Chcą przywrócić tradycję wigilijnych spotkań
Po południu 15 grudnia na kartuskim rynku zapanował gwar, rozbrzmiewały kolędy i zapachniało wigilijnym barszczem. Ze sceny popłynęły do wszystkich życzenia od gospodarzy, a opłatkiem dzielono się z sąsiadami. Święty Mikołaj roznosił słodkości, a panie z KGW częstowały świątecznym kuchem.
Wszystko to za sprawą zapaleńców z Fundacji „Słoneczne Wzgórze” ze Stężycy, na czele z Mariuszem Florczykiem. To jego pomysł, aby we współpracy z magistratem i starostwem zorganizować to wydarzenie.
– Cieszę się, że jesteście tu z nami. Jestem wzruszony, że was tylu przybyło – witając mówił M. Florczyk. Wyraził nadzieję, że po Covidzie i innych trudnościach Kaszubska Wigilia będzie corocznym wydarzeniem za sprawą inicjatywy Rady Organizacji Pozarządowych Powiatu Kartuskiego.
Życzenia od gospodarzy terenu
Przybyłych mieszkańców powitali również starosta Bogdan Łapa, burmistrz Mieczysław Grzegorz Gołuński oraz ks. kan. Ryszard Różycki.
– Oby te święta były spokojne, radosne, przepełnione miłością, ale także spędzone z gronem rodzinnym. Życzę Państwu wszystkiego dobrego, a dzisiaj wiele wspólnej wymiany życzeń, poglądów i wspólnej zabawy – mówił starosta kartuski.
– Trzeba wykorzystać ten czas, który jest przed nami do świąt, by być dla siebie nawzajem życzliwymi, ale mieć otwarte oczy i wrażliwe serca, dla tych którzy są obok nas, którzy potrzebują pomocy. Żeby w tym całym nowym roku ta nasza wrażliwość nie malała – mówił do zebranych proboszcz parafii św. Kazimierza.
Świąteczne klimaty
Dzięki zaangażowaniu wolontariuszy z Klubu Wolontariatu Warto i pań z KGW rozdane zostały opłatki i zimne ognie. Te drugie po to, aby jak powiedział M. Florczyk: „Zrobić takie nasze kartuskie światełko do nieba”. Kiedy uczestnicy wigilii łamali się opłatkiem, ze sceny zabrzmiały najbardziej znane kolędy i pastorałki.
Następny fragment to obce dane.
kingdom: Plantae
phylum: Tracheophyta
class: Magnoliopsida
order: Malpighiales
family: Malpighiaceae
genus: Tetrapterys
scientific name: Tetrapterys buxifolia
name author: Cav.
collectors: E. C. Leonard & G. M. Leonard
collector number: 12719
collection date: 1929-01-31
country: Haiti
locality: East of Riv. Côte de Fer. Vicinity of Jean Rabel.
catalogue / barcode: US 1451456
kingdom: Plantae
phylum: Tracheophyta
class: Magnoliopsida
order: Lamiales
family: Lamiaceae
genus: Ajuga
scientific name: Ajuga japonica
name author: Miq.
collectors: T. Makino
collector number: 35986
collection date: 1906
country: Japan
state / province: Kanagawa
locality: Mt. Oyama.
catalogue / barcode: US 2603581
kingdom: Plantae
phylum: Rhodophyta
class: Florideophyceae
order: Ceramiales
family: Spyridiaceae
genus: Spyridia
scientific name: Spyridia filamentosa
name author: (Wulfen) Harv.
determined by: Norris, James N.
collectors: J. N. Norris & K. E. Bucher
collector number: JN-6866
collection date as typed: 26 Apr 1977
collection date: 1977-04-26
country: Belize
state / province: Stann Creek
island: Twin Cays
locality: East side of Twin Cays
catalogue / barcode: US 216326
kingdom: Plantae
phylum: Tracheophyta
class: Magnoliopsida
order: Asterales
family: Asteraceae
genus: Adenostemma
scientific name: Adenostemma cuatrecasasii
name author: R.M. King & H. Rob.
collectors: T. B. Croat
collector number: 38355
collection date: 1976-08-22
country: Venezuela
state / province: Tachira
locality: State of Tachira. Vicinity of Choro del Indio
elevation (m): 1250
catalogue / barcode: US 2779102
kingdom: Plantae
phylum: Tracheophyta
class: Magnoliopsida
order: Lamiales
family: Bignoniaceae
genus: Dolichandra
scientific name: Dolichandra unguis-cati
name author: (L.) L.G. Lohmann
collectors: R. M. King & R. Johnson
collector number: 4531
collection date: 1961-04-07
Organizatorzy zadbali, aby najwięcej atrakcji było dla najmłodszych, gdyż wśród uczestników wigilii dominowały rodziny z dziećmi. Mogli oni skorzystać z darmowej karuzeli, przejażdżki dziecięcą kolejką. Wszystko w ramach atrakcji Kartuskiego Jarmarku Świątecznego. Nie mogło zabraknąć Świętego Mikołaja.
Kaszubska Wigilia miała też akcent niespotykany – loterię z cennymi nagrodami. To co w niej jest standardem to dzielenie się dobrem ze wszystkimi, stąd na kaszubskie kuchy, barszcz i paszteciki chętnych było bardzo wielu i rozeszły się migusiem. Przygotowały je i rozdzieliły pomiędzy chętnych panie z KGW „Kaszubianki” z Kamienicy Szlacheckiej, Koła Gospodyń Wiejskich ze Stężycy i Borucina.